Where did you get that information? I want to learn more....
Minh-Thanh, any text book on thermodynamics (I got my start designing a model turbo-jet engine made from automobile turbo-charger rotor parts, same approach as Kurt Schreckling and Thomas Kamps, so have a collection of turbine engine text books which also cover the thermodynamics)
you'll have to get familiar with these equations
first from high school
PV = nrT, or Pressure x Volume = constant x Temp for a given amount of gas
then the formulas they (sadly) don't teach you in high school
P x V^(gamma) = constant, for a given amount of gas
the exponent gamma depends on the molecular structure of the gas, 1.667 for monatomic gases like argon, 1.4 for diatomic gases like N2 and O2, 1.333 for triatomic gases like H20 steam and C02
finally there's the energy equations
E[compression] = T[in] x Cp x ( PR^((gamma-1)/gamma) - 1)
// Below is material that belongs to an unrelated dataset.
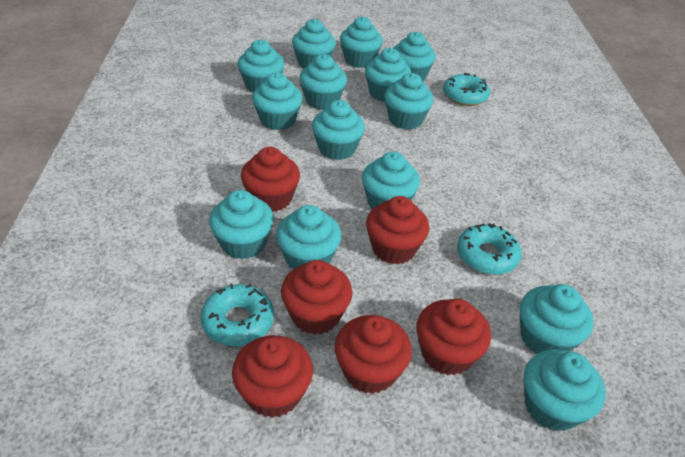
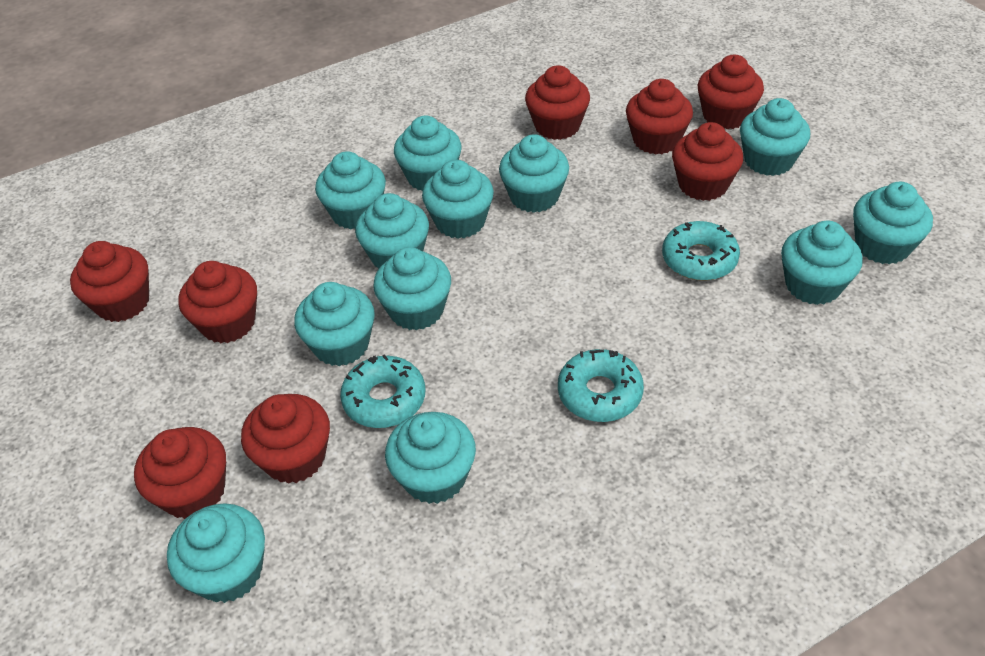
red cupcake: [232,335,313,418] [241,147,300,212] [281,260,352,335] [335,315,412,394] [366,196,429,264] [416,299,491,375] = 6 -> [70,241,149,322] [134,427,226,519] [178,261,257,343] [241,394,330,484] [525,65,590,140] [626,79,693,154] [672,122,743,201] [698,55,764,130] = 8
turquoise cupcake: [209,190,274,259] [238,39,285,93] [252,72,303,130] [276,205,341,269] [292,19,336,69] [299,54,347,110] [312,100,365,160] [340,16,383,68] [362,151,420,209] [365,48,411,102] [384,73,433,129] [393,32,436,81] [520,284,594,354] [524,349,606,431] = 14 -> [167,503,265,603] [294,282,375,366] [315,151,386,230] [355,193,429,269] [373,247,451,330] [385,412,476,504] [394,115,462,191] [422,160,494,239] [499,134,569,213] [740,98,810,176] [781,221,863,305] [853,182,933,265] = 12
E[expansion] = T[in] x Cp x ( 1 - PR^((1-gamma)/gamma) )
here Cp is coefficient of heat (heat req per deg of temp change)
and from these equations you can derive these "ratio" equations
TR = PR ^ ((gamma-1)/gamma TR = VR ^ (1-gamma)
VR = PR ^ (-1/gamma) VR = TR ^ (1/(1-gamma))
PR = TR ^ (gamma/(gamma-1)) PR = VR ^ (-gamma)
Note that the "compression ratio" we describe our piston engines with is VR, the volume ratio, here in thermodynamics, "compression ratio" is not the pressure ratio, the actual pressure is much higher than the compression.
you'll probably want to consult a text book to be sure you get all the units right,
in addition all the "ratio" formulas and any that involves an exponent require
Temp units that start at "absolute zero" and Pressure units that start at "absolute vacuum". IE zero degrees is absolute zero and zero pressure is a vacuum.
I use degrees Kelvin (293 = room temp), Bar is convenient for pressure (1 = sea
level atmospheric pressure), and if you want the energy to come out in MKS
Joules then Cp = 1000.
welcome to the journey !!!